The idea is that the widget is easily installable, highly customizable, supports more than 80 services, and comes packed with analytics so that you can monitor your "viral campaigns." With support for all major instant messenger services and social media services spanning from Bebo to Yardbarker, it's hard to think of a place that you can't use Tell-a-Friend to send to. And the fact that Tell-a-Friend displays as a pop-up within the Web page that you're visiting makes for a seamless and easy user experience. I also really like the tabbed interface that allows you to easily select that type of service you'd like to use to distribute the content.


It's a pretty cool and timely service as it builds upon already available services and aims to please publishers who are always eager to enable the distribution of their content. And the ability to track the metrics of that distribution is potentially important in quantifying the ever elusive notion of "influence."

So if everything about the Tell-a-Friend widget makes sense and is looking good, I think the challenge will be to make it as easy as possible for publishers to understand and install.

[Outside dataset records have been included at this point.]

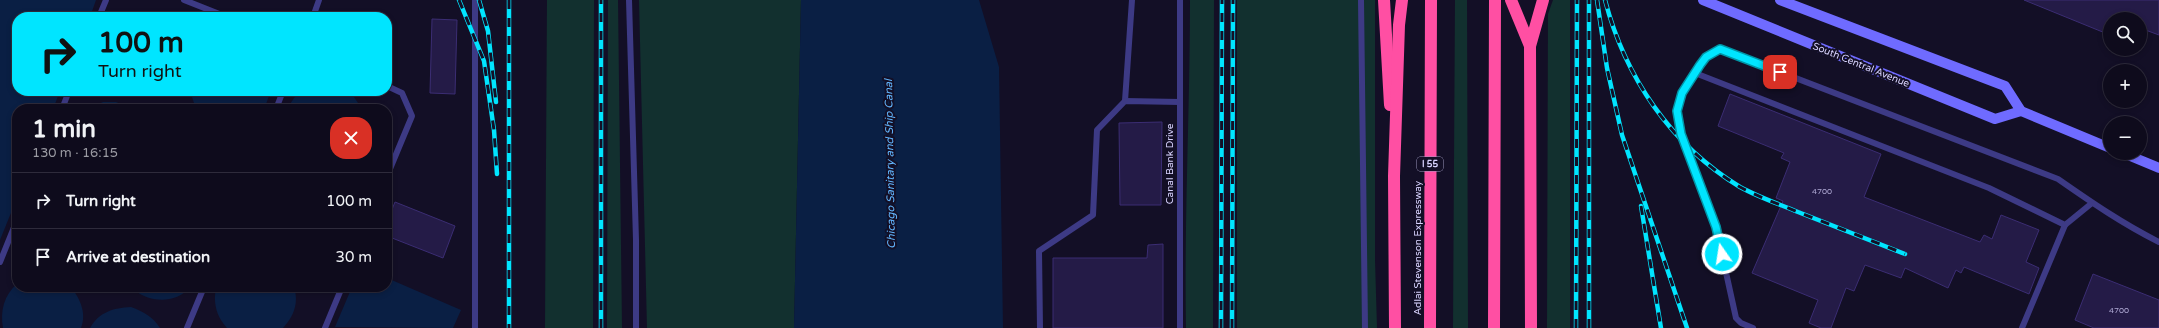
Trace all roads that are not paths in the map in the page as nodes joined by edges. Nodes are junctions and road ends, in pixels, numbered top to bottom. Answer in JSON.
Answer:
{"nodes":[{"id":1,"x":106,"y":0,"type":"edge"},
{"id":2,"x":184,"y":0,"type":"edge"},
{"id":3,"x":320,"y":0,"type":"edge"},
{"id":4,"x":475,"y":0,"type":"edge"},
{"id":5,"x":629,"y":0,"type":"edge"},
{"id":6,"x":1132,"y":0,"type":"edge"},
{"id":7,"x":1180,"y":0,"type":"edge"},
{"id":8,"x":1361,"y":0,"type":"edge"},
{"id":9,"x":1384,"y":0,"type":"edge"},
{"id":10,"x":1402,"y":0,"type":"edge"},
{"id":11,"x":1431,"y":0,"type":"edge"},
{"id":12,"x":1495,"y":0,"type":"edge"},
{"id":13,"x":1510,"y":0,"type":"edge"},
{"id":14,"x":1543,"y":0,"type":"edge"},
{"id":15,"x":1780,"y":0,"type":"edge"},
{"id":16,"x":1705,"y":1,"type":"edge"},
{"id":17,"x":101,"y":12,"type":"edge"},
{"id":18,"x":214,"y":12,"type":"edge"},
{"id":19,"x":315,"y":12,"type":"edge"},
{"id":20,"x":1530,"y":46,"type":"junction"},
{"id":21,"x":1695,"y":73,"type":"junction"},
{"id":22,"x":392,"y":88,"type":"edge"},
{"id":23,"x":1125,"y":101,"type":"junction"},
{"id":24,"x":1180,"y":102,"type":"junction"},
{"id":25,"x":2021,"y":111,"type":"junction"},
{"id":26,"x":2103,"y":145,"type":"edge"},
{"id":27,"x":2140,"y":160,"type":"edge"},
{"id":28,"x":392,"y":164,"type":"edge"},
{"id":29,"x":2159,"y":168,"type":"edge"},
{"id":30,"x":1394,"y":176,"type":"junction"},
{"id":31,"x":2092,"y":203,"type":"junction"},
{"id":32,"x":2065,"y":225,"type":"junction"},
{"id":33,"x":12,"y":232,"type":"edge"},
{"id":34,"x":2159,"y":242,"type":"edge"},
{"id":35,"x":0,"y":262,"type":"edge"},
{"id":36,"x":202,"y":292,"type":"edge"},
{"id":37,"x":340,"y":292,"type":"edge"},
{"id":38,"x":187,"y":328,"type":"edge"},
{"id":39,"x":325,"y":328,"type":"edge"},
{"id":40,"x":475,"y":328,"type":"edge"},
{"id":41,"x":636,"y":328,"type":"edge"},
{"id":42,"x":1040,"y":328,"type":"edge"},
{"id":43,"x":1180,"y":328,"type":"edge"},
{"id":44,"x":1365,"y":328,"type":"edge"},
{"id":45,"x":1396,"y":328,"type":"edge"},
{"id":46,"x":1430,"y":328,"type":"edge"},
{"id":47,"x":1494,"y":328,"type":"edge"},
{"id":48,"x":1531,"y":328,"type":"edge"},
{"id":49,"x":1753,"y":328,"type":"edge"},
{"id":50,"x":2022,"y":328,"type":"edge"}],
"edges":[{"from":1,"to":17,"type":"lane"},
{"from":2,"to":18,"type":"lane"},
{"from":3,"to":19,"type":"lane"},
{"from":4,"to":40,"type":"lane"},
{"from":5,"to":41,"type":"lane"},
{"from":6,"to":23,"type":"lane"},
{"from":7,"to":24,"type":"lane","name":"Canal Bank Drive"},
{"from":8,"to":44,"type":"lane"},
{"from":9,"to":30,"type":"highway"},
{"from":10,"to":30,"type":"highway"},
{"from":11,"to":46,"type":"highway","name":"Adlai Stevenson Expressway","number":"I 55"},
{"from":12,"to":47,"type":"highway"},
{"from":13,"to":20,"type":"highway"},
{"from":14,"to":20,"type":"highway"},
{"from":15,"to":25,"type":"main road"},
{"from":16,"to":25,"type":"main road","name":"South Central Avenue"},
{"from":20,"to":48,"type":"highway"},
{"from":21,"to":31,"type":"lane"},
{"from":21,"to":32,"type":"lane"},
{"from":21,"to":49,"type":"lane"},
{"from":22,"to":28,"type":"lane"},
{"from":23,"to":24,"type":"lane"},
{"from":23,"to":42,"type":"lane"},
{"from":24,"to":43,"type":"lane","name":"Canal Bank Drive"},
{"from":25,"to":26,"type":"main road"},
{"from":27,"to":29,"type":"main road"},
{"from":30,"to":45,"type":"highway"},
{"from":31,"to":32,"type":"lane"},
{"from":31,"to":34,"type":"lane"},
{"from":32,"to":50,"type":"lane"},
{"from":33,"to":35,"type":"lane"},
{"from":36,"to":38,"type":"lane"},
{"from":37,"to":39,"type":"lane"}]}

The Web site showcases a really cute and well produced explainer video:


But I was left wondering, "Where's the Tell-a-Friend widget?" I realized that I didn't know what it looked like! To be fair, a sample version of it is sitting in the middle of the homepage, but it took me some time to track it down.


And so if that leaves room for argument that I'm slow on the uptake, keep that in mind while I explain that I had some trouble getting the widget installed and running. I began by trying to install Tell-a-Friend on a Blogger site, figuring that would be the easiest way to test it out.

However, I couldn't get the widget to publish. I followed the step-by-step instructions that were provided, but could not get the widget to appear.


Even though there were several screenshots given to help me, there was no final screenshot showing the widget displayed on a "live website" so that publishers can see what the widget is supposed to look like on a published webpage. Translated, I did not see any written or visual instruction that tips the audience off that Tell-a-Friend is supposed to appear directly beneath the bottom of each article.

After trying to "hack" the Blogger template in a few different ways, I gave up and moved onto a WordPress site. That one proved to be successful, though it does take a little bit of technical knowhow to get it running: You have to download a .zip file with the widget code, FTP it to your WordPress plug-ins folder, and then go into your WP management tools to activate it.

Overall, I believe that there's a market for widgets that are truly useful to both publishers and Web site visitors, and Tell-a-Friend is certainly a part of that conversation.